## Task to carry out
Beginning at the line containing "left back paw: (118, 279)" in the material below and ending at the line containing "nose: (1256, 328)", return each line exactly and add nothing.

## Records shown
[Start of section]
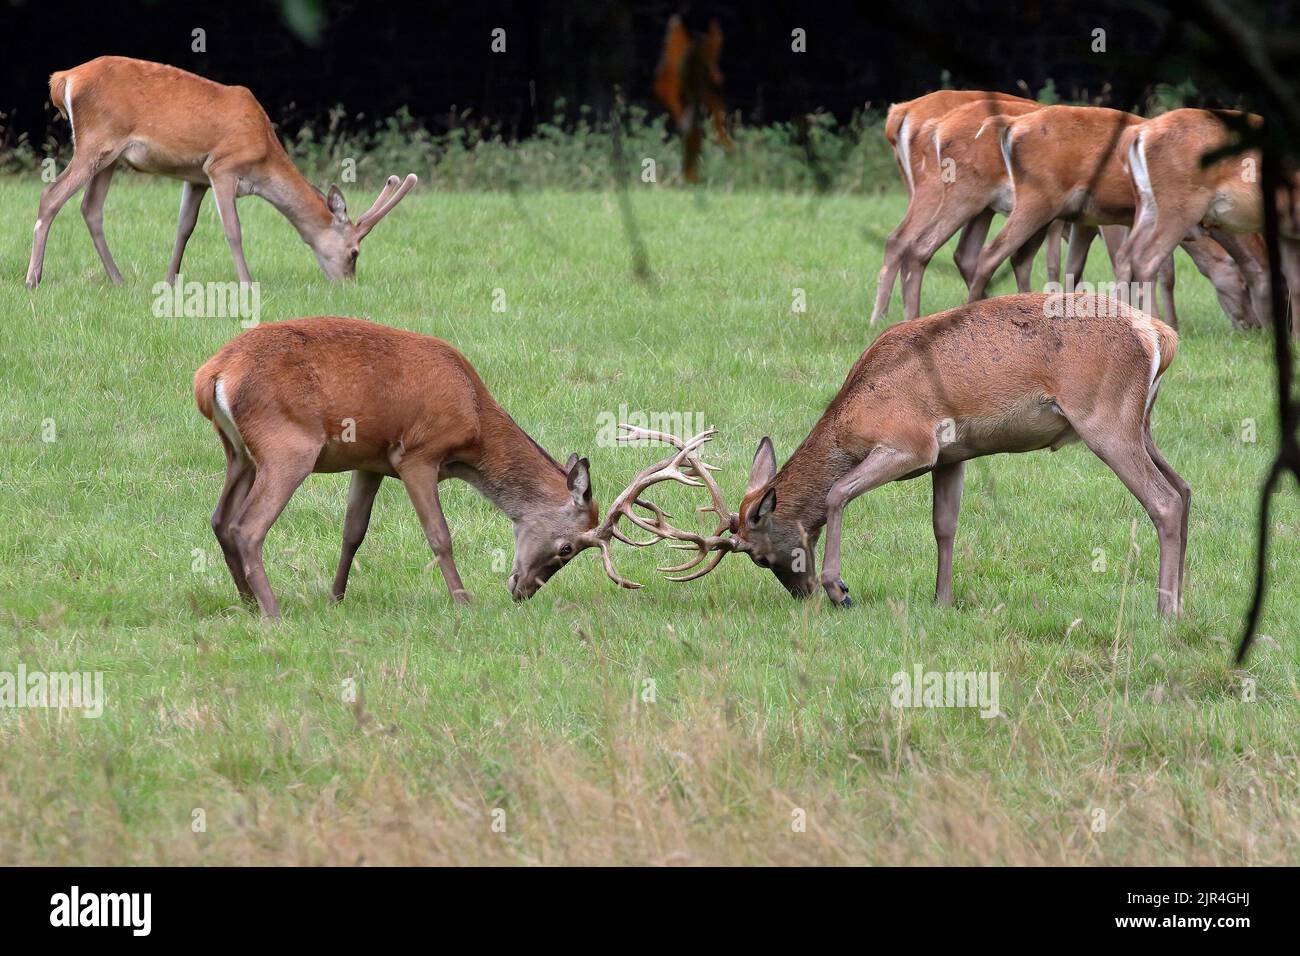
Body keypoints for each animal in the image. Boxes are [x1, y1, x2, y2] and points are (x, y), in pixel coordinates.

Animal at [25, 55, 416, 287]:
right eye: (354, 253)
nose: (349, 284)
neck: (264, 158)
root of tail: (64, 79)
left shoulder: (196, 176)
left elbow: (184, 228)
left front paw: (169, 281)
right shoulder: (222, 167)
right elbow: (234, 230)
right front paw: (247, 282)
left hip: (110, 156)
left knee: (90, 208)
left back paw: (118, 279)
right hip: (97, 140)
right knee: (51, 195)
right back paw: (33, 278)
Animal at [189, 317, 691, 616]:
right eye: (567, 548)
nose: (523, 590)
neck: (474, 424)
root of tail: (212, 375)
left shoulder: (369, 461)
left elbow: (353, 532)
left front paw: (336, 598)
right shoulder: (416, 453)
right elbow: (439, 535)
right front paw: (463, 599)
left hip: (239, 453)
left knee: (219, 519)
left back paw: (247, 603)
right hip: (288, 446)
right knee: (247, 527)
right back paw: (273, 612)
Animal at [618, 293, 1190, 621]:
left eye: (758, 554)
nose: (802, 593)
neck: (851, 421)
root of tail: (1160, 335)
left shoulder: (913, 442)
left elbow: (838, 491)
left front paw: (841, 590)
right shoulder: (953, 453)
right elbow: (945, 525)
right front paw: (942, 602)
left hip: (1104, 419)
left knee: (1162, 501)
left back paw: (1164, 610)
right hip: (1141, 423)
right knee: (1184, 490)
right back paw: (1181, 598)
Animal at [1118, 107, 1289, 330]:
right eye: (1243, 284)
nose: (1256, 328)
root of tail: (1140, 132)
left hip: (1147, 204)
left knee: (1124, 255)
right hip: (1178, 206)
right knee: (1145, 259)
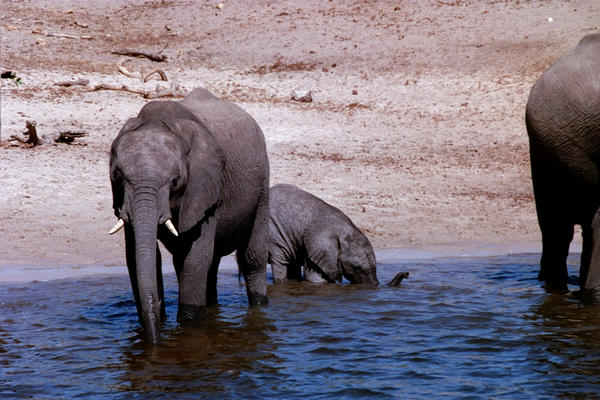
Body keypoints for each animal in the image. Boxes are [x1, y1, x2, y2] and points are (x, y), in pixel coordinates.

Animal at [109, 88, 270, 344]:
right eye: (117, 176)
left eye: (175, 182)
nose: (154, 343)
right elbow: (138, 256)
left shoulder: (204, 187)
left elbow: (194, 258)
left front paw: (189, 328)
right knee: (209, 263)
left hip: (262, 182)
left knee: (251, 258)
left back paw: (259, 306)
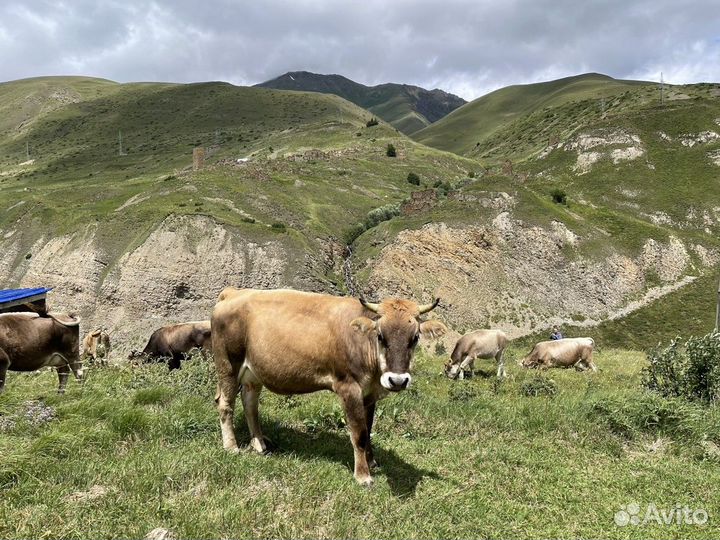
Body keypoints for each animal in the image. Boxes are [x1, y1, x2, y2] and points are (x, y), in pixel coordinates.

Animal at [211, 286, 448, 486]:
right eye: (381, 336)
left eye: (415, 338)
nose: (397, 380)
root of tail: (233, 292)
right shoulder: (349, 387)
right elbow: (359, 434)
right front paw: (363, 475)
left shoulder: (369, 393)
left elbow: (369, 428)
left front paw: (371, 462)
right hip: (228, 364)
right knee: (225, 404)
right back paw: (231, 446)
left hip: (253, 373)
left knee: (250, 404)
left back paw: (259, 443)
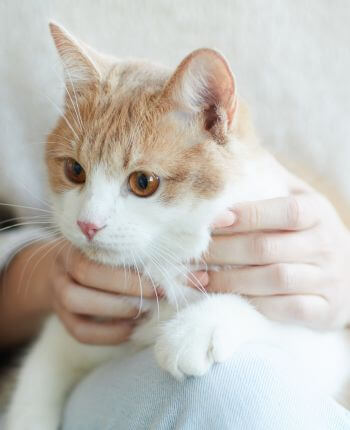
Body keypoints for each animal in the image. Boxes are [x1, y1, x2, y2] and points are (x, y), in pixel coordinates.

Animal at [4, 22, 350, 430]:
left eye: (143, 183)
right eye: (74, 170)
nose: (87, 224)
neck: (166, 262)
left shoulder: (330, 351)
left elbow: (280, 324)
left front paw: (199, 327)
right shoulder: (70, 336)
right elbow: (36, 381)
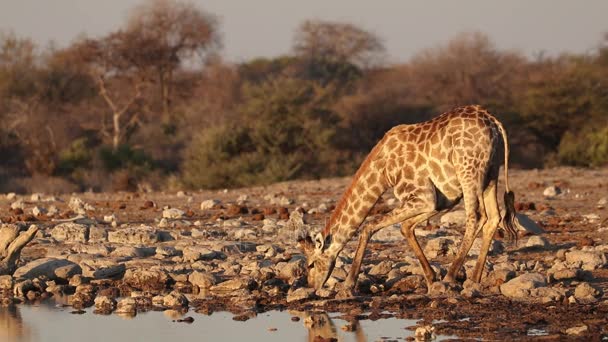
[End of section]
## Answer space
left back paw: (118, 279)
right hip: (97, 140)
right knee: (51, 195)
right back paw: (33, 278)
Animal at [189, 317, 691, 616]:
right eye: (567, 548)
nose: (523, 590)
neck: (474, 424)
root of tail: (212, 375)
left shoulder: (369, 461)
left elbow: (353, 532)
left front paw: (336, 598)
right shoulder: (416, 453)
right elbow: (439, 535)
right front paw: (463, 599)
left hip: (239, 453)
left knee: (219, 519)
left back paw: (247, 603)
right hip: (288, 446)
right knee: (247, 527)
right back paw: (273, 612)
Animal at [618, 293, 1190, 621]:
left eye: (758, 554)
nose: (802, 593)
neck: (851, 421)
root of tail: (1160, 335)
left shoulder: (913, 442)
left elbow: (838, 491)
left front paw: (841, 590)
right shoulder: (953, 453)
right elbow: (945, 525)
right front paw: (942, 602)
left hip: (1104, 419)
left knee: (1162, 501)
left back paw: (1164, 610)
right hip: (1141, 423)
right knee: (1184, 490)
right back paw: (1181, 598)
Animal at [1118, 107, 1289, 330]:
right eye: (1243, 284)
nose: (1256, 328)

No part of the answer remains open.